**Stored data**
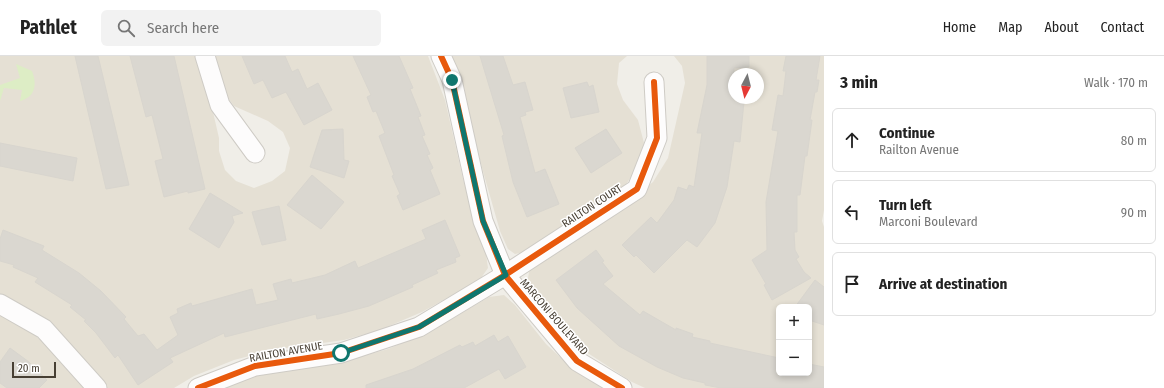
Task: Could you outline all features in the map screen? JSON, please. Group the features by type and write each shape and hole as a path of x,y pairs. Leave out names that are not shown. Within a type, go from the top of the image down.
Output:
{"street":[{"path":"205,56 220,105 255,153"},
{"name":"MARCONI BOULEVARD","path":"441,56 452,80 483,221 506,275 577,361 622,388"},
{"name":"RAILTON COURT","path":"506,275 637,189 657,138 654,82"},
{"name":"RAILTON AVENUE","path":"198,388 255,366 341,353 419,327 506,275"},
{"path":"0,304 44,329 97,388"}],"shaded area":[{"path":"0,56 200,56 219,138 219,151 225,170 236,181 254,188 272,181 285,171 290,148 283,132 268,121 234,106 223,91 214,56 428,56 445,100 463,179 486,254 488,268 481,278 465,288 422,312 380,330 344,340 272,350 234,360 194,376 174,388 107,388 51,326 24,306 0,294"},
{"path":"450,56 627,56 619,63 617,84 623,100 638,120 644,143 639,166 624,187 525,252 515,254 508,249 500,231 461,86"},
{"path":"674,56 824,56 824,210 822,221 824,227 824,388 645,388 632,382 577,346 540,303 527,284 529,272 532,266 627,203 653,182 668,158 685,83 682,66"},
{"path":"504,295 515,305 546,344 575,371 602,388 219,388 247,377 345,361 388,349 431,331 489,297"},
{"path":"0,315 31,332 52,350 84,388 0,388"}],"green space":[{"path":"16,64 32,71 35,85 34,89 29,96 20,101 22,90 4,88 0,101 0,85 20,78"}],"building":[{"path":"75,56 98,56 129,185 106,189"},
{"path":"130,56 174,56 205,189 188,193 188,191 164,197 155,161 163,159 152,115 146,117"},
{"path":"242,56 285,56 292,72 298,69 307,89 318,83 332,110 304,125 286,92 272,98 263,80 254,84"},
{"path":"353,56 399,56 413,88 410,89 421,116 418,117 425,135 422,136 430,154 427,155 433,168 430,170 440,194 403,210 397,196 400,194 392,176 394,175 379,136 385,133 376,111 373,112 367,97 371,95"},
{"path":"480,56 503,56 513,85 525,82 533,110 525,112 526,115 520,117 535,173 545,169 559,204 527,217 513,182 502,136 504,135"},
{"path":"707,56 749,56 749,67 728,68 728,104 744,104 740,142 734,141 727,187 715,223 697,247 687,240 654,273 636,255 634,257 622,245 651,217 657,223 674,200 678,187 687,190 689,185 694,187 702,133 697,133 707,85"},
{"path":"786,56 820,56 816,80 819,80 817,92 815,92 810,120 812,120 807,156 805,156 800,195 797,195 797,232 794,232 795,250 799,257 796,259 804,272 811,278 772,300 764,285 766,284 752,260 767,250 766,202 778,131 772,130 778,95 783,96 786,71 783,71"},
{"path":"587,82 589,87 593,85 599,112 571,118 563,88"},
{"path":"343,129 344,160 349,161 344,178 310,167 322,130"},
{"path":"606,129 622,153 591,173 575,148"},
{"path":"0,143 77,158 73,181 0,166"},
{"path":"312,175 344,202 321,229 287,205"},
{"path":"210,193 243,213 232,216 234,222 219,248 189,229"},
{"path":"279,206 286,240 262,245 252,212"},
{"path":"445,220 460,256 455,258 456,262 436,270 438,273 412,285 413,287 369,306 339,314 317,319 316,314 225,337 224,333 170,358 173,362 138,385 118,355 115,358 96,333 84,321 86,320 70,307 72,305 35,282 38,278 13,267 14,265 0,261 0,239 3,230 44,246 42,250 79,273 101,291 126,317 124,319 138,336 144,334 157,350 178,335 170,317 178,313 177,309 191,303 192,306 252,289 256,305 278,300 273,284 291,279 292,283 325,275 355,261 358,268 426,239 422,230"},
{"path":"596,250 604,261 602,262 613,276 603,284 640,315 643,311 676,330 676,328 693,334 692,337 710,341 710,343 776,357 776,376 812,376 812,365 824,367 824,388 721,388 683,378 657,367 619,346 577,308 556,280"},
{"path":"815,280 824,287 824,325 812,321 812,304 797,304"},
{"path":"494,335 498,342 508,336 526,367 505,379 499,369 464,388 366,388 366,385 413,369 460,345 462,347 473,342 475,346"},
{"path":"10,348 29,362 47,380 39,388 7,388 0,383 0,362"}],"cycle path":[{"path":"441,56 452,80 483,221 505,275 577,361 622,388"},
{"path":"198,388 255,366 341,353 419,327 505,275 637,189 657,138 654,82"}],"route":[{"path":"341,353 419,327 506,275 483,221 452,80"}]}
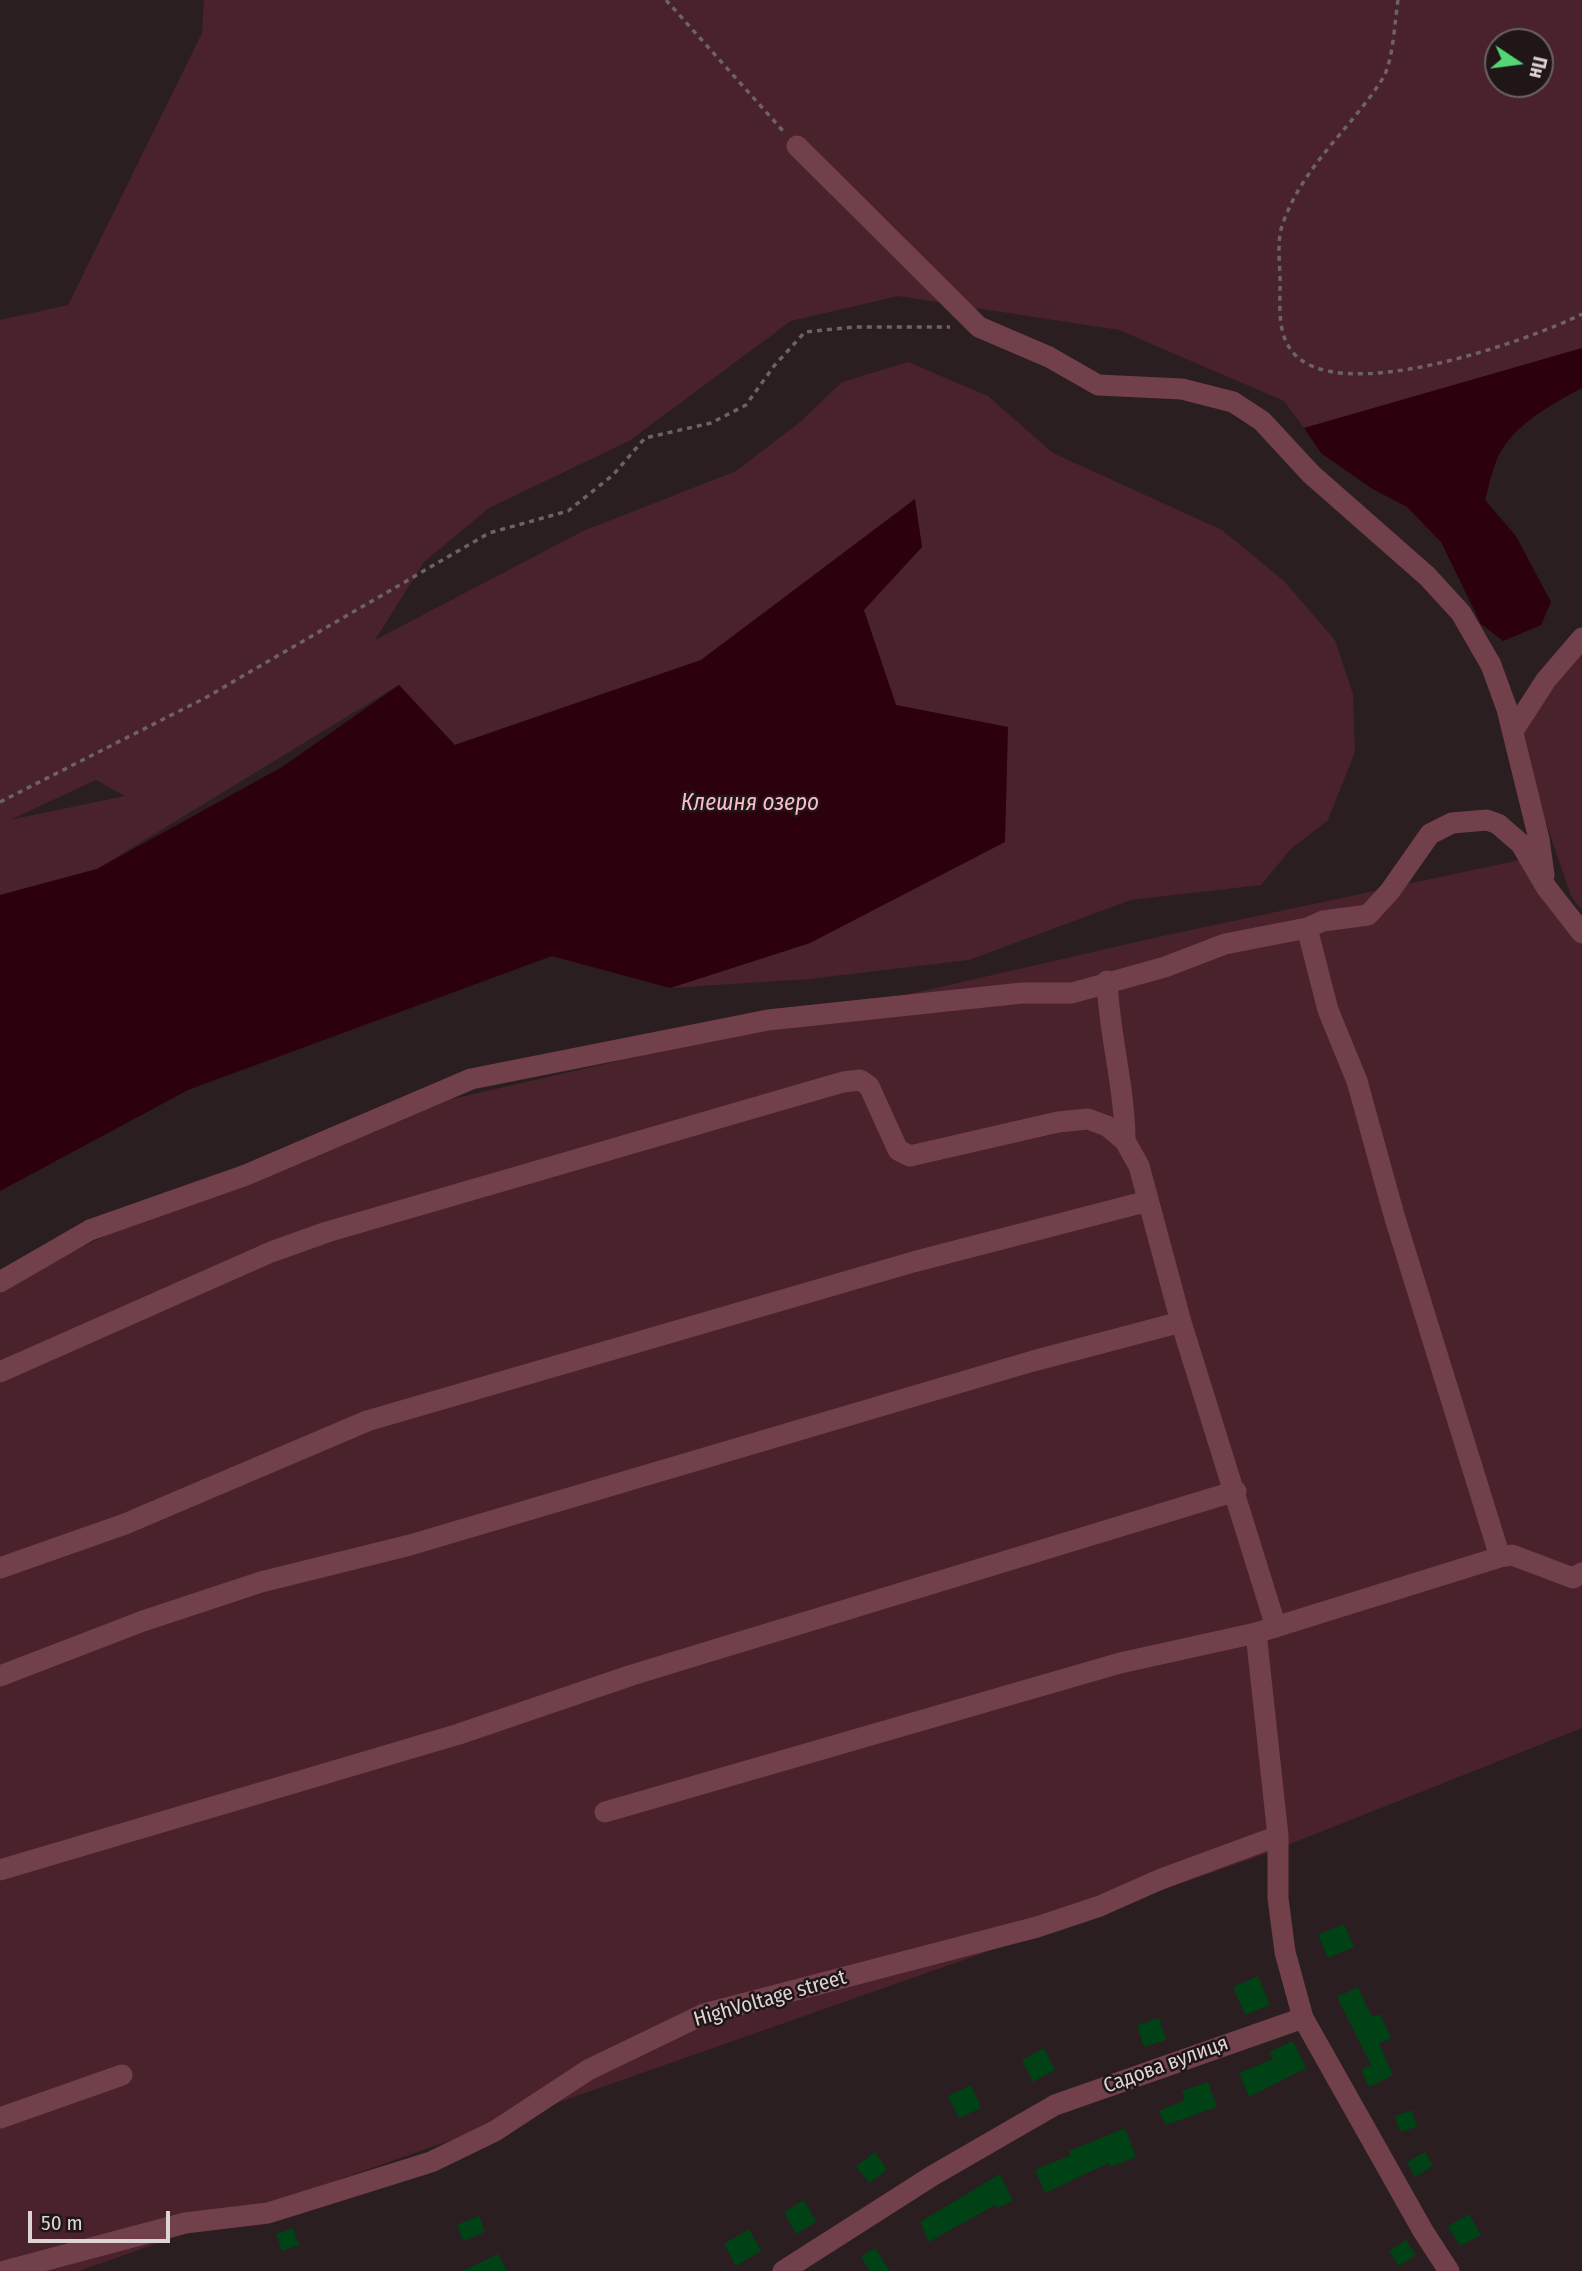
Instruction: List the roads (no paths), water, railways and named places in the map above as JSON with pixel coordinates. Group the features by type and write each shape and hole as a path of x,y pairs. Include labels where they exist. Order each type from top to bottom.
{"street":[{"path":"797,146 979,327 1049,357 1098,385 1182,389 1233,401 1262,421 1285,449 1427,576 1461,613 1491,665 1513,731 1539,839 1546,887"},
{"path":"1513,731 1546,680 1582,638"},
{"path":"0,1282 90,1230 246,1175 471,1079 768,1020 1022,993 1072,993 1107,981 1165,967 1224,944 1307,928 1323,921 1368,915 1390,891 1430,834 1452,823 1487,820 1498,824 1521,844 1546,887 1582,933"},
{"path":"1307,928 1328,1010 1357,1081 1394,1215 1500,1557"},
{"path":"1107,981 1109,1021 1125,1112 1125,1140"},
{"path":"0,1372 271,1252 327,1232 843,1082 860,1080 869,1086 898,1150 910,1156 1058,1122 1088,1119 1107,1126 1125,1140 1139,1166 1181,1322 1236,1491 1266,1630 1278,1836 1278,1898 1285,1952 1303,2018 1423,2231 1449,2271"},
{"path":"0,1568 125,1524 367,1421 887,1269 1148,1201"},
{"path":"0,1676 143,1621 261,1582 410,1545 1033,1361 1181,1322"},
{"path":"0,1870 459,1734 632,1675 1236,1491"},
{"path":"605,1812 1120,1663 1266,1630 1500,1557 1512,1555 1573,1577 1582,1573"},
{"name":"HighVoltage street","path":"5,2271 80,2257 185,2223 268,2213 431,2162 495,2131 588,2070 704,2014 1037,1927 1100,1906 1161,1879 1278,1836"},
{"name":"Садова вулиця","path":"783,2271 932,2176 1055,2105 1303,2018"},
{"path":"0,2118 122,2075"}],"water":[{"path":"1582,348 1582,388 1534,416 1505,445 1498,457 1485,500 1516,536 1551,602 1541,625 1503,641 1481,624 1441,542 1407,507 1371,488 1321,453 1304,428"},
{"name":"Клешня озеро","path":"915,499 922,547 864,610 896,705 1008,727 1005,842 810,943 670,988 552,956 188,1090 0,1191 0,895 97,869 282,767 399,685 455,745 701,660"}]}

**PROBLEM DETAILS**
Wherever the word "street" turns up in the records, copy out the line it is on.

**SOLUTION TO THIS EXERCISE**
{"street":[{"path":"205,56 220,105 255,153"},
{"street":[{"path":"797,146 979,327 1049,357 1098,385 1182,389 1233,401 1262,421 1285,449 1427,576 1461,613 1491,665 1513,731 1539,839 1546,887"},
{"name":"HighVoltage street","path":"5,2271 80,2257 185,2223 268,2213 431,2162 495,2131 588,2070 704,2014 1037,1927 1100,1906 1161,1879 1278,1836"},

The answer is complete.